What the task requires → Your answer must be the records below repeated word for word, with no pictures in it.

───

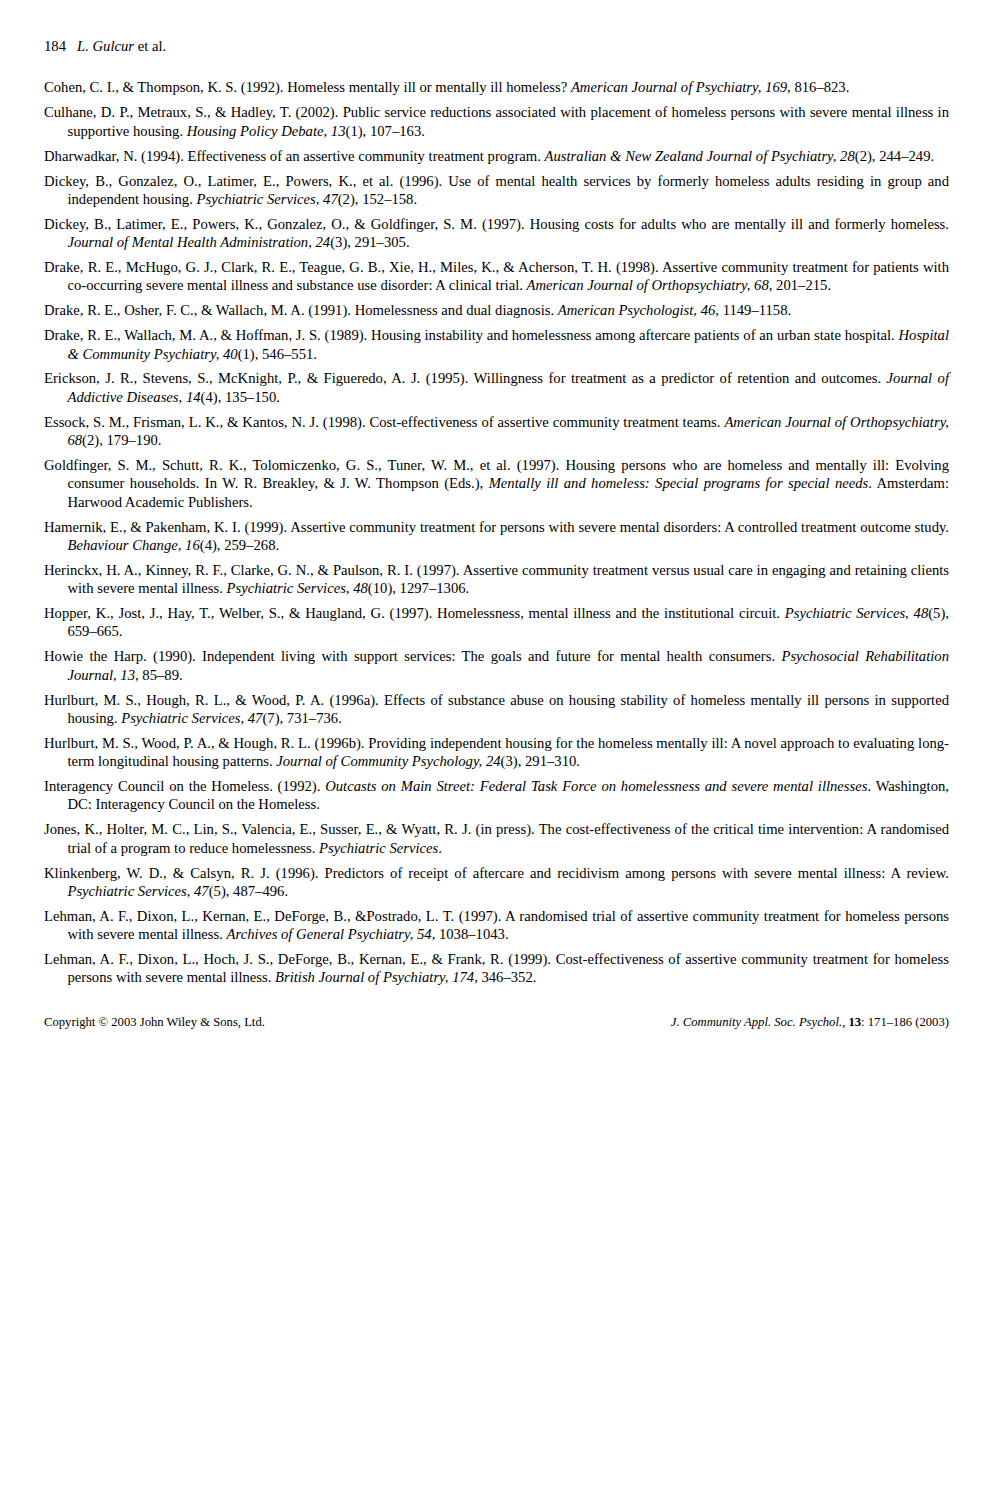184 L. Gulcur et al.
Cohen, C. I., & Thompson, K. S. (1992). Homeless mentally ill or mentally ill homeless? American Journal of Psychiatry, 169, 816–823.
Culhane, D. P., Metraux, S., & Hadley, T. (2002). Public service reductions associated with placement of homeless persons with severe mental illness in supportive housing. Housing Policy Debate, 13(1), 107–163.
Dharwadkar, N. (1994). Effectiveness of an assertive community treatment program. Australian & New Zealand Journal of Psychiatry, 28(2), 244–249.
Dickey, B., Gonzalez, O., Latimer, E., Powers, K., et al. (1996). Use of mental health services by formerly homeless adults residing in group and independent housing. Psychiatric Services, 47(2), 152–158.
Dickey, B., Latimer, E., Powers, K., Gonzalez, O., & Goldfinger, S. M. (1997). Housing costs for adults who are mentally ill and formerly homeless. Journal of Mental Health Administration, 24(3), 291–305.
Drake, R. E., McHugo, G. J., Clark, R. E., Teague, G. B., Xie, H., Miles, K., & Acherson, T. H. (1998). Assertive community treatment for patients with co-occurring severe mental illness and substance use disorder: A clinical trial. American Journal of Orthopsychiatry, 68, 201–215.
Drake, R. E., Osher, F. C., & Wallach, M. A. (1991). Homelessness and dual diagnosis. American Psychologist, 46, 1149–1158.
Drake, R. E., Wallach, M. A., & Hoffman, J. S. (1989). Housing instability and homelessness among aftercare patients of an urban state hospital. Hospital & Community Psychiatry, 40(1), 546–551.
Erickson, J. R., Stevens, S., McKnight, P., & Figueredo, A. J. (1995). Willingness for treatment as a predictor of retention and outcomes. Journal of Addictive Diseases, 14(4), 135–150.
Essock, S. M., Frisman, L. K., & Kantos, N. J. (1998). Cost-effectiveness of assertive community treatment teams. American Journal of Orthopsychiatry, 68(2), 179–190.
Goldfinger, S. M., Schutt, R. K., Tolomiczenko, G. S., Tuner, W. M., et al. (1997). Housing persons who are homeless and mentally ill: Evolving consumer households. In W. R. Breakley, & J. W. Thompson (Eds.), Mentally ill and homeless: Special programs for special needs. Amsterdam: Harwood Academic Publishers.
Hamernik, E., & Pakenham, K. I. (1999). Assertive community treatment for persons with severe mental disorders: A controlled treatment outcome study. Behaviour Change, 16(4), 259–268.
Herinckx, H. A., Kinney, R. F., Clarke, G. N., & Paulson, R. I. (1997). Assertive community treatment versus usual care in engaging and retaining clients with severe mental illness. Psychiatric Services, 48(10), 1297–1306.
Hopper, K., Jost, J., Hay, T., Welber, S., & Haugland, G. (1997). Homelessness, mental illness and the institutional circuit. Psychiatric Services, 48(5), 659–665.
Howie the Harp. (1990). Independent living with support services: The goals and future for mental health consumers. Psychosocial Rehabilitation Journal, 13, 85–89.
Hurlburt, M. S., Hough, R. L., & Wood, P. A. (1996a). Effects of substance abuse on housing stability of homeless mentally ill persons in supported housing. Psychiatric Services, 47(7), 731–736.
Hurlburt, M. S., Wood, P. A., & Hough, R. L. (1996b). Providing independent housing for the homeless mentally ill: A novel approach to evaluating long-term longitudinal housing patterns. Journal of Community Psychology, 24(3), 291–310.
Interagency Council on the Homeless. (1992). Outcasts on Main Street: Federal Task Force on homelessness and severe mental illnesses. Washington, DC: Interagency Council on the Homeless.
Jones, K., Holter, M. C., Lin, S., Valencia, E., Susser, E., & Wyatt, R. J. (in press). The cost-effectiveness of the critical time intervention: A randomised trial of a program to reduce homelessness. Psychiatric Services.
Klinkenberg, W. D., & Calsyn, R. J. (1996). Predictors of receipt of aftercare and recidivism among persons with severe mental illness: A review. Psychiatric Services, 47(5), 487–496.
Lehman, A. F., Dixon, L., Kernan, E., DeForge, B., &Postrado, L. T. (1997). A randomised trial of assertive community treatment for homeless persons with severe mental illness. Archives of General Psychiatry, 54, 1038–1043.
Lehman, A. F., Dixon, L., Hoch, J. S., DeForge, B., Kernan, E., & Frank, R. (1999). Cost-effectiveness of assertive community treatment for homeless persons with severe mental illness. British Journal of Psychiatry, 174, 346–352.
Copyright © 2003 John Wiley & Sons, Ltd. J. Community Appl. Soc. Psychol., 13: 171–186 (2003)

───

Expected answer →
184 L. Gulcur et al.
Cohen, C. I., & Thompson, K. S. (1992). Homeless mentally ill or mentally ill homeless? American Journal of Psychiatry, 169, 816–823.
Culhane, D. P., Metraux, S., & Hadley, T. (2002). Public service reductions associated with placement of homeless persons with severe mental illness in supportive housing. Housing Policy Debate, 13(1), 107–163.
Dharwadkar, N. (1994). Effectiveness of an assertive community treatment program. Australian & New Zealand Journal of Psychiatry, 28(2), 244–249.
Dickey, B., Gonzalez, O., Latimer, E., Powers, K., et al. (1996). Use of mental health services by formerly homeless adults residing in group and independent housing. Psychiatric Services, 47(2), 152–158.
Dickey, B., Latimer, E., Powers, K., Gonzalez, O., & Goldfinger, S. M. (1997). Housing costs for adults who are mentally ill and formerly homeless. Journal of Mental Health Administration, 24(3), 291–305.
Drake, R. E., McHugo, G. J., Clark, R. E., Teague, G. B., Xie, H., Miles, K., & Acherson, T. H. (1998). Assertive community treatment for patients with co-occurring severe mental illness and substance use disorder: A clinical trial. American Journal of Orthopsychiatry, 68, 201–215.
Drake, R. E., Osher, F. C., & Wallach, M. A. (1991). Homelessness and dual diagnosis. American Psychologist, 46, 1149–1158.
Drake, R. E., Wallach, M. A., & Hoffman, J. S. (1989). Housing instability and homelessness among aftercare patients of an urban state hospital. Hospital & Community Psychiatry, 40(1), 546–551.
Erickson, J. R., Stevens, S., McKnight, P., & Figueredo, A. J. (1995). Willingness for treatment as a predictor of retention and outcomes. Journal of Addictive Diseases, 14(4), 135–150.
Essock, S. M., Frisman, L. K., & Kantos, N. J. (1998). Cost-effectiveness of assertive community treatment teams. American Journal of Orthopsychiatry, 68(2), 179–190.
Goldfinger, S. M., Schutt, R. K., Tolomiczenko, G. S., Tuner, W. M., et al. (1997). Housing persons who are homeless and mentally ill: Evolving consumer households. In W. R. Breakley, & J. W. Thompson (Eds.), Mentally ill and homeless: Special programs for special needs. Amsterdam: Harwood Academic Publishers.
Hamernik, E., & Pakenham, K. I. (1999). Assertive community treatment for persons with severe mental disorders: A controlled treatment outcome study. Behaviour Change, 16(4), 259–268.
Herinckx, H. A., Kinney, R. F., Clarke, G. N., & Paulson, R. I. (1997). Assertive community treatment versus usual care in engaging and retaining clients with severe mental illness. Psychiatric Services, 48(10), 1297–1306.
Hopper, K., Jost, J., Hay, T., Welber, S., & Haugland, G. (1997). Homelessness, mental illness and the institutional circuit. Psychiatric Services, 48(5), 659–665.
Howie the Harp. (1990). Independent living with support services: The goals and future for mental health consumers. Psychosocial Rehabilitation Journal, 13, 85–89.
Hurlburt, M. S., Hough, R. L., & Wood, P. A. (1996a). Effects of substance abuse on housing stability of homeless mentally ill persons in supported housing. Psychiatric Services, 47(7), 731–736.
Hurlburt, M. S., Wood, P. A., & Hough, R. L. (1996b). Providing independent housing for the homeless mentally ill: A novel approach to evaluating long-term longitudinal housing patterns. Journal of Community Psychology, 24(3), 291–310.
Interagency Council on the Homeless. (1992). Outcasts on Main Street: Federal Task Force on homelessness and severe mental illnesses. Washington, DC: Interagency Council on the Homeless.
Jones, K., Holter, M. C., Lin, S., Valencia, E., Susser, E., & Wyatt, R. J. (in press). The cost-effectiveness of the critical time intervention: A randomised trial of a program to reduce homelessness. Psychiatric Services.
Klinkenberg, W. D., & Calsyn, R. J. (1996). Predictors of receipt of aftercare and recidivism among persons with severe mental illness: A review. Psychiatric Services, 47(5), 487–496.
Lehman, A. F., Dixon, L., Kernan, E., DeForge, B., &Postrado, L. T. (1997). A randomised trial of assertive community treatment for homeless persons with severe mental illness. Archives of General Psychiatry, 54, 1038–1043.
Lehman, A. F., Dixon, L., Hoch, J. S., DeForge, B., Kernan, E., & Frank, R. (1999). Cost-effectiveness of assertive community treatment for homeless persons with severe mental illness. British Journal of Psychiatry, 174, 346–352.
Copyright © 2003 John Wiley & Sons, Ltd. J. Community Appl. Soc. Psychol., 13: 171–186 (2003)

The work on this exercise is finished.